L'Union européenne veut être la première au monde à se doter d'un cadre juridique complet pour limiter les dérives de l'intelligence artificielle (IA), tout en sécurisant l'innovation.
Bruxelles a proposé il y a deux ans un projet de règlement ambitieux, mais son examen traîne en longueur, retardé ces derniers mois par les controverses sur les dangers des IA génératives capables de créer des textes ou des images.
Les États membres de l'UE ont seulement défini leur position fin 2022.
Les eurodéputés ont entériné la leur lors d'un vote en commission jeudi matin à Strasbourg qui devra être confirmé en plénière en juin. S'ouvrira ensuite une difficile négociation entre les différentes institutions.
S'ils peuvent sauver des vies en permettant un bond en avant des diagnostics médicaux, ils sont aussi exploités par des régimes autoritaires pour exercer une surveillance de masse des citoyens.
Le grand public a découvert leur potentiel immense à la fin de l'année dernière avec la sortie du générateur de contenus rédactionnels ChatGPT de la société californienne OpenAI, qui peut rédiger des dissertations originales, des poèmes ou des traductions en quelques secondes.
Mais la diffusion sur les réseaux sociaux de fausses images, plus vraies que nature, créées à partir d'applications comme Midjourney, a alerté sur les risques de manipulation de l'opinion.
Des personnalités scientifiques ont même réclamé un moratoire sur le développement des systèmes les plus puissants, en attendant qu'ils soient mieux encadrés par la loi.
La position du Parlement confirme dans ses grandes lignes l'approche de la Commission. Le texte s'inspire des réglementations existantes en matière de sécurité des produits et imposera des contrôles reposant d'abord sur les entreprises.
Le cœur du projet consiste en une liste de règles imposées aux seules applications jugées à "haut risque" par les entreprises elles-mêmes à partir des critères du législateur. Pour l'exécutif européen, il s'agirait de tous les systèmes utilisés dans des domaines sensibles comme les infrastructures critiques, l'éducation, les ressources humaines, le maintien de l'ordre ou la gestion des migrations...
Parmi les obligations: prévoir un contrôle humain sur la machine, l'établissement d'une documentation technique, ou encore la mise en place d'un système de gestion du risque.
Leur respect sera contrôlé par des autorités de surveillance désignées dans chaque pays membre.
Les eurodéputés veulent limiter les obligations aux seuls produits susceptibles de menacer la sécurité, la santé ou les droits fondamentaux.

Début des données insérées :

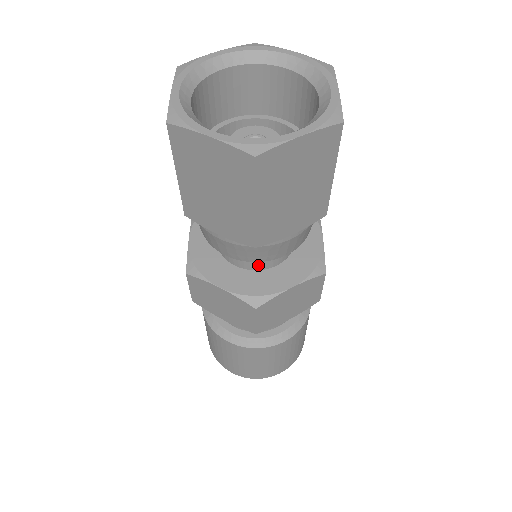
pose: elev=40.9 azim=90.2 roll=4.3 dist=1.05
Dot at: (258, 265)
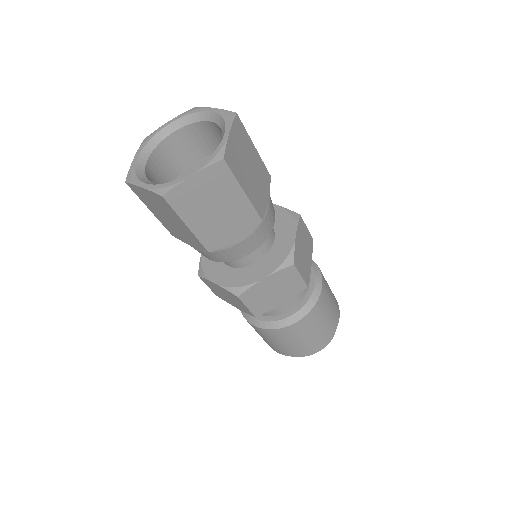
Dot at: (240, 264)
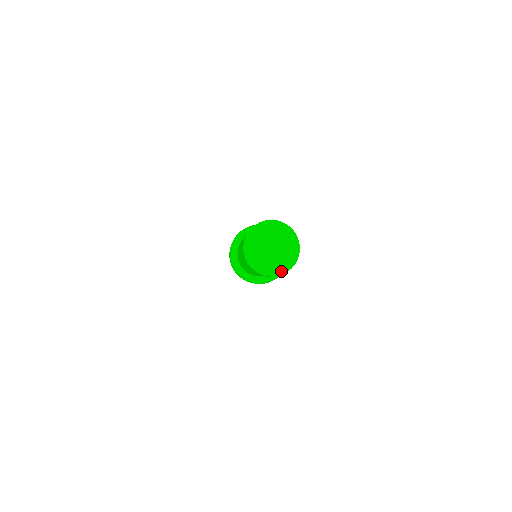
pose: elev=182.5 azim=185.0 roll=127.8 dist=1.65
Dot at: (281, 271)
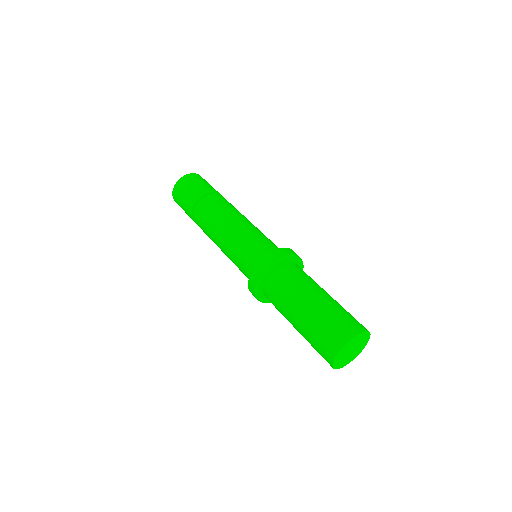
Dot at: (356, 356)
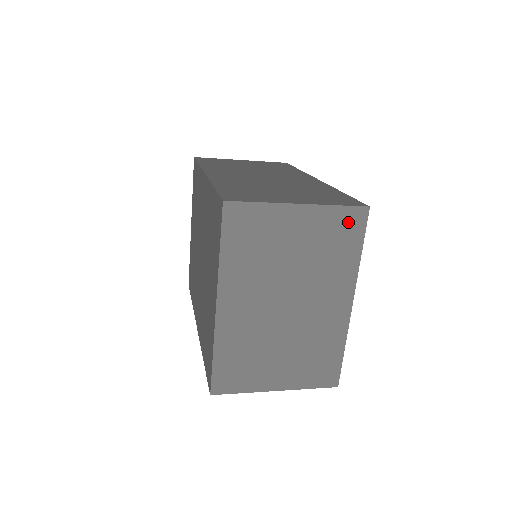
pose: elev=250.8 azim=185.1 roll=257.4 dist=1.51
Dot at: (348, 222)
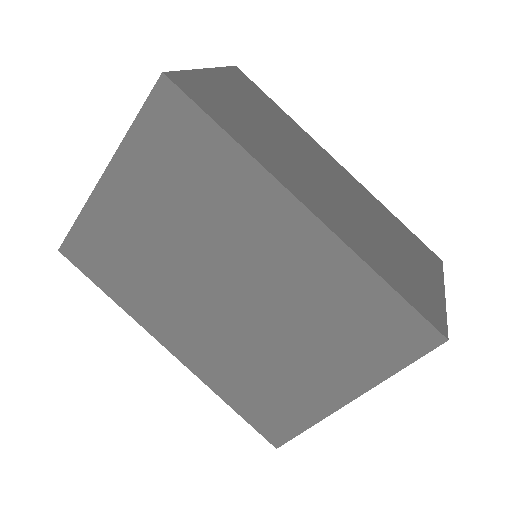
Dot at: occluded
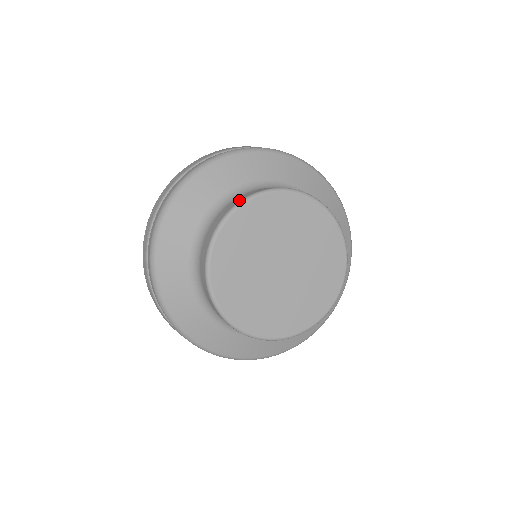
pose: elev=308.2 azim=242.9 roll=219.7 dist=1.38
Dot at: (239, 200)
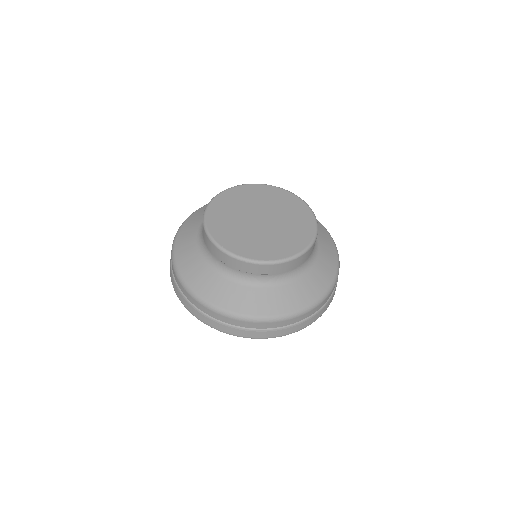
Dot at: occluded
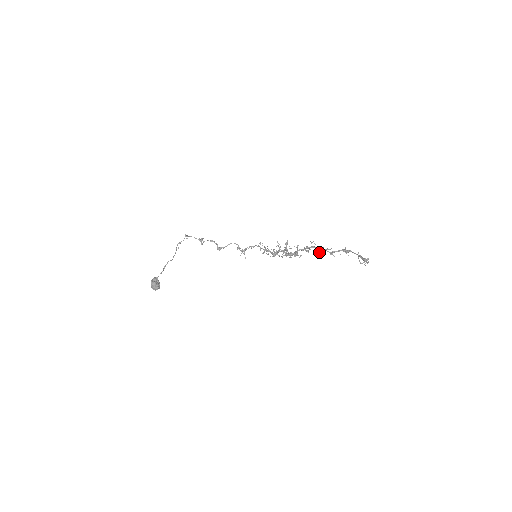
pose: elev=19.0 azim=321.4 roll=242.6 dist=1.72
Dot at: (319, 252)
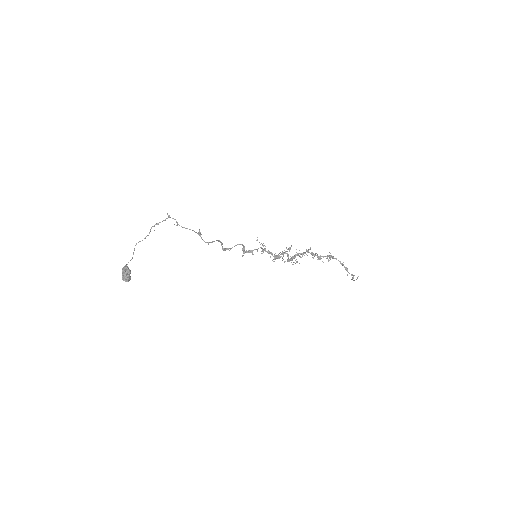
Dot at: (313, 258)
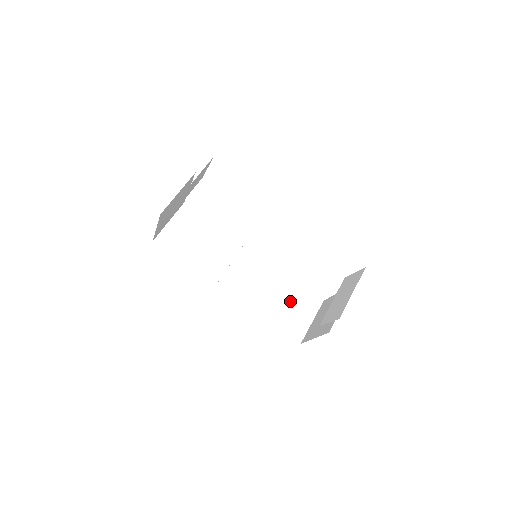
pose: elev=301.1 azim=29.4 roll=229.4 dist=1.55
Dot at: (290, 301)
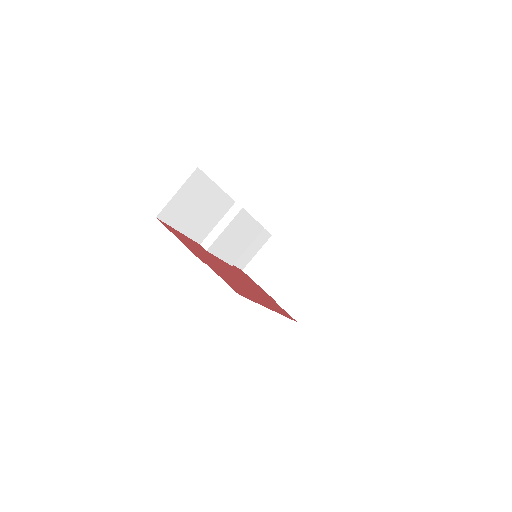
Dot at: occluded
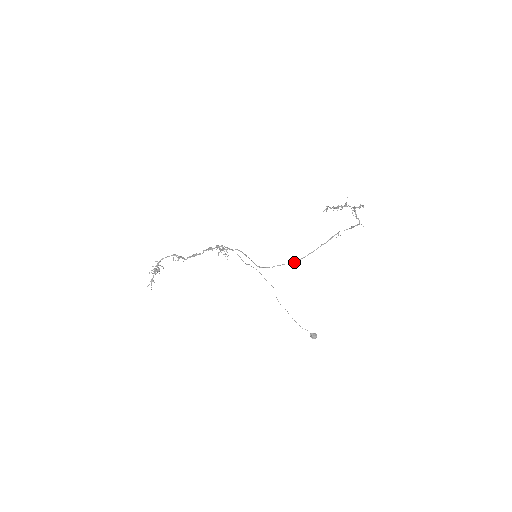
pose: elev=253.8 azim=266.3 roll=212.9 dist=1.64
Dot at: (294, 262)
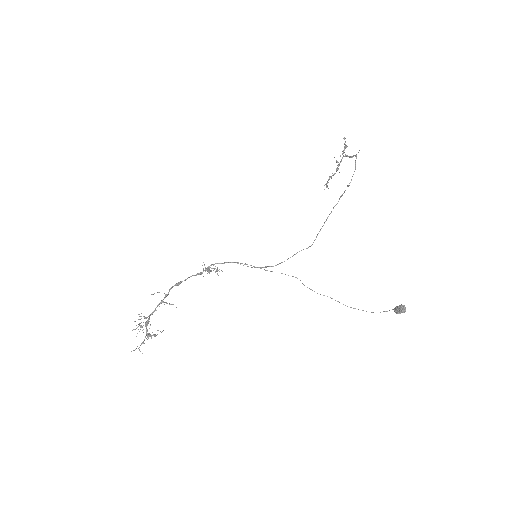
Dot at: occluded
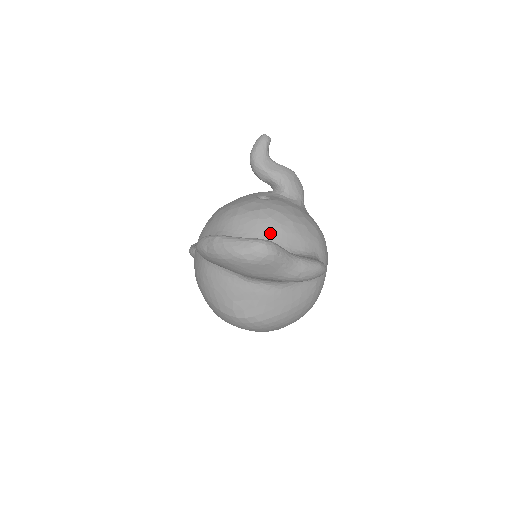
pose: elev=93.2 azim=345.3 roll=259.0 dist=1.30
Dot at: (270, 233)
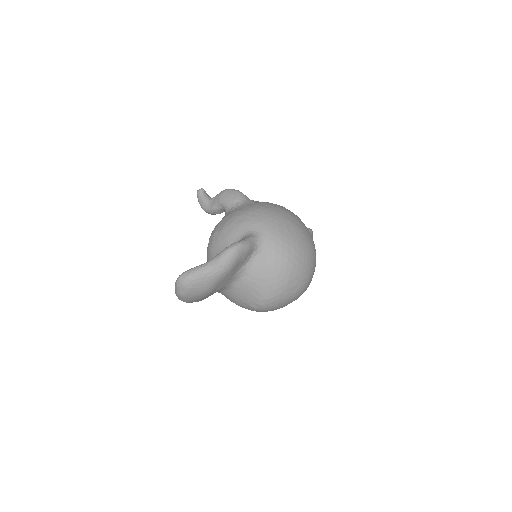
Dot at: (217, 251)
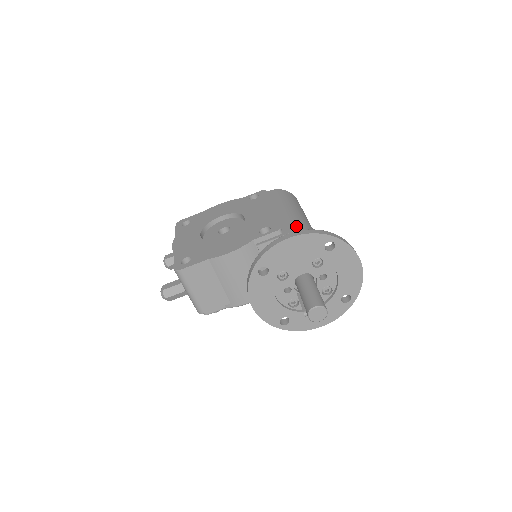
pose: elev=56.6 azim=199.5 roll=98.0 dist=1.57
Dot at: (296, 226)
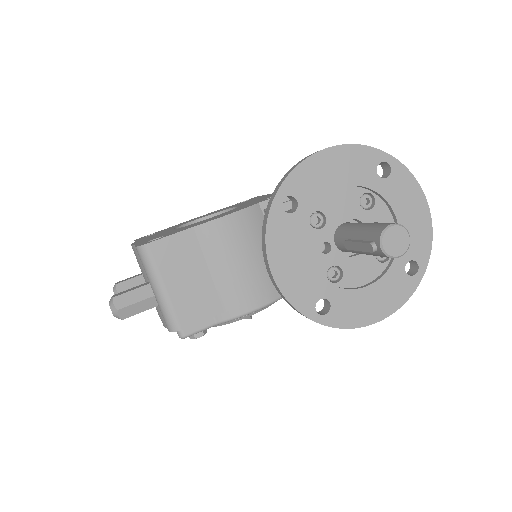
Dot at: occluded
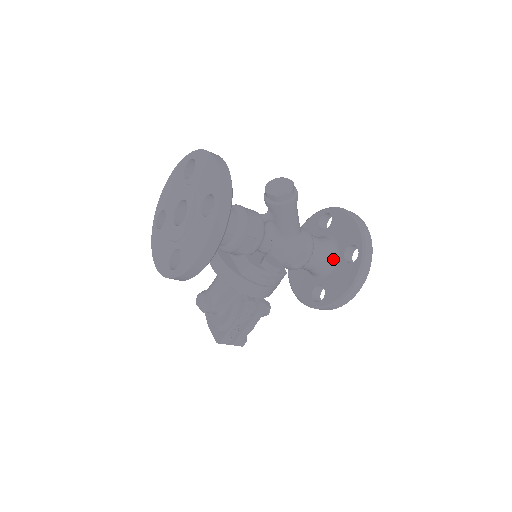
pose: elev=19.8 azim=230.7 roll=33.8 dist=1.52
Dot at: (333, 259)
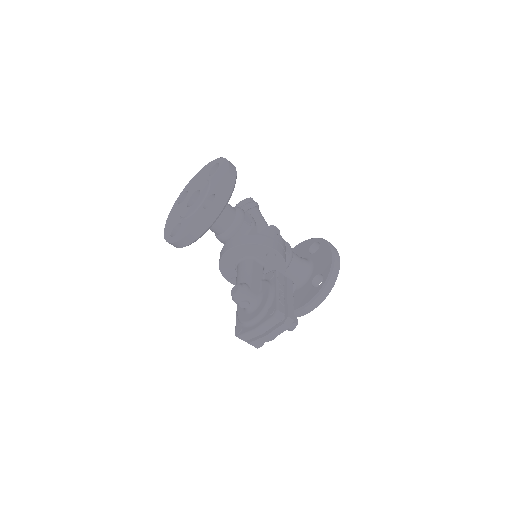
Dot at: (307, 260)
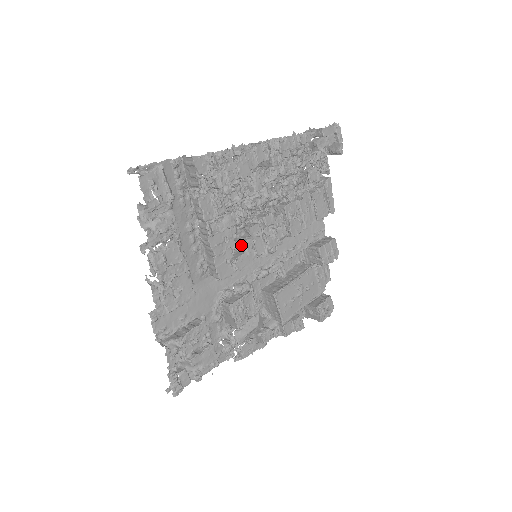
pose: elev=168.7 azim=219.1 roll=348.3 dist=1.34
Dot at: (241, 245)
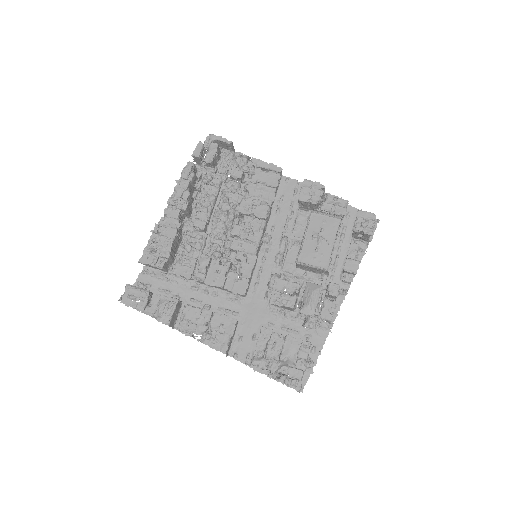
Dot at: (240, 261)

Les eurodéputés souhaitent aussi contraindre les fournisseurs à mettre en place des protections contre les contenus illégaux et à révéler les données (textes scientifiques, musiques, photos, etc.) protégées par des droits d'auteur et utilisées pour développer leurs algorithmes.
La proposition de la Commission, dévoilée en avril 2021, prévoit déjà un encadrement des systèmes d'IA qui interagissent avec les humains. Elle les obligera à informer l'utilisateur qu'il est en relation avec une machine et contraindra les applications générant des images à préciser qu'elles ont été créées artificiellement.
Les interdictions seront rares. Elles concerneront les applications contraires aux valeurs européennes comme les systèmes de notation citoyenne ou de surveillance de masse utilisés en Chine.
Les eurodéputés veulent y ajouter l'interdiction des systèmes de reconnaissance des émotions et supprimer les dérogations autorisant l'identification biométrique à distance des personnes dans les lieux publics par les forces de l'ordre.
Ils entendent aussi interdire la récolte en masse de photos sur internet pour entraîner les algorithmes sans l'accord des personnes concernées.